I was supposed to be on vacation, a few quiet days in the Poconos catching up on some much-needed rest while Junie was doing her UFO conference thing, and then eating, drinking, and fooling around with her while she wasn’t.
The first night had been great. Junie’s friend Melissa, a charming if tightly wound young astrobiologist, was supposed to join us for dinner, but she called to cancel, saying she was on to something really big that she’d be announcing at her presentation in the morning. Junie had put down the phone, climbed on top of me in bed, and whispered that she was on to something big, too, but she’d be keeping it to herself.
Things had gone great until the following morning, thirty minutes ago, when Junie woke me up saying Melissa had missed her big presentation and apparently disappeared.
Junie wasn’t one for melodrama, but I had thought she was overreacting. Until now.
I’m never completely on vacation, completely at ease, but so far that weekend I had been close, content to be “Joe Ledger, Civilized Man,” leaving my darker selves in the background. That was the point of the getaway. The work I do, the things I see, sometimes the Civilized Man at my core gets edged out of the way.

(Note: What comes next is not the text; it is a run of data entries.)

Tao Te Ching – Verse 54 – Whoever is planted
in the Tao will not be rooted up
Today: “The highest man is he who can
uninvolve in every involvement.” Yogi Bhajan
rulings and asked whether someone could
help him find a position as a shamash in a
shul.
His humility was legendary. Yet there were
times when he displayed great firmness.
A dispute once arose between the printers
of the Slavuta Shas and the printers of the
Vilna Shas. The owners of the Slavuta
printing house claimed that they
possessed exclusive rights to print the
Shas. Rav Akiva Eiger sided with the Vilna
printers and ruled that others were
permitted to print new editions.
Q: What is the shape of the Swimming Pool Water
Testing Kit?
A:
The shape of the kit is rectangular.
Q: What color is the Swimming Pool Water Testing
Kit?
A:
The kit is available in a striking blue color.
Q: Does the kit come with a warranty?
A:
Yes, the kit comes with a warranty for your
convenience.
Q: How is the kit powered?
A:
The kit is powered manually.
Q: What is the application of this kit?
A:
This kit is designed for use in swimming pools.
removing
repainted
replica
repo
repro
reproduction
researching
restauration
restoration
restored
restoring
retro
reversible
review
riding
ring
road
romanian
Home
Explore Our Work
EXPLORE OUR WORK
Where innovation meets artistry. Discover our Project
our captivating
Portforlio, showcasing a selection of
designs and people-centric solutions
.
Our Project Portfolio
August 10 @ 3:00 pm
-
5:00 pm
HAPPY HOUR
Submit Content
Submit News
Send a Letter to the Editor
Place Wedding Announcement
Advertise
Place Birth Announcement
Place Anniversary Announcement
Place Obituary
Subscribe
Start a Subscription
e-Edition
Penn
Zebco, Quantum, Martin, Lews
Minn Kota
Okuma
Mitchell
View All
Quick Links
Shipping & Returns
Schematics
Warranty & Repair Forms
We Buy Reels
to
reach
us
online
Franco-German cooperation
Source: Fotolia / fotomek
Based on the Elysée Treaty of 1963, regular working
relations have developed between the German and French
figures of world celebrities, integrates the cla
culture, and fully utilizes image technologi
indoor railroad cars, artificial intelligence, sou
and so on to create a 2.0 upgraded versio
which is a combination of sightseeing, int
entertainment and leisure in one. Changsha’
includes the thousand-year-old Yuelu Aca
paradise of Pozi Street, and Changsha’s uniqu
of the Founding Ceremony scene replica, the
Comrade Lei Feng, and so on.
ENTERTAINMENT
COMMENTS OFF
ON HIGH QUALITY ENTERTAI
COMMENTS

Like right now. I took out my badge, the one that said I worked for Homeland Security. I didn’t. I worked for the Department of Military Sciences, or DMS. There was no badge for that.
As I entered the room with my gun out and my badge held high, the Cop inside me told the Civilized Man, I’ll take it from here.
Before I could yell, “Freeze!” the guy turned around. And he had a gun, too. Before I could think about it, I kicked it out of his hand. My badge dropped to the floor as my hand clenched tight and rocketed toward his face. I didn’t put everything behind it, just enough to eliminate any disagreement about how things would be going from there.
He was quicker than I expected, bobbing his head out of the way. Rage flared deep down inside me and burned closer to the surface when the guy backhanded my gun out of the way. The Warrior inside me reveled in that rage, tried to elbow Joe the Cop out of the way. You don’t win a fight pulling punches, said the Warrior’s voice.
I ignored it, or tried to, slamming my elbow into the guy’s face. But he landed a solid left under my ribs that weakened my resolve not to go full Warrior. I landed a left of my own, and felt the exhilaration of the other man folding. The Warrior wanted off the leash, to press this momentary advantage into triumph, beat this guy down, and ask questions later.
As I paused, conflicted for a nanosecond, an uppercut clipped my chin, and in my head, I heard the Warrior in me telling the Cop, You might not want to watch this.
I could feel air on my teeth as I launched myself, grinning, at my enemy. The guy was bringing something up in his hand — a knife, a gun, I didn’t care. He wouldn’t have it for long. The right-left combination that was going to shatter his nose and close off his larynx became a right-left-right that would disarm him first. My right hand chopped the bundle of veins and nerves and tendons on the underside of the guy’s wrist, and whatever was in his hand went tumbling through the air. As my left fist tore through the air with everything behind it, from the corner of my eye I saw the object tumbling through the air: leather, gold, leather, gold, leather, gold.
A badge. Then the guy said, “Police!”
My shoulder locked, the muscles in my back and arm twisting and seizing as I applied the brakes to the ball of knuckles rocketing through the air. My fist stopped three inches from his face.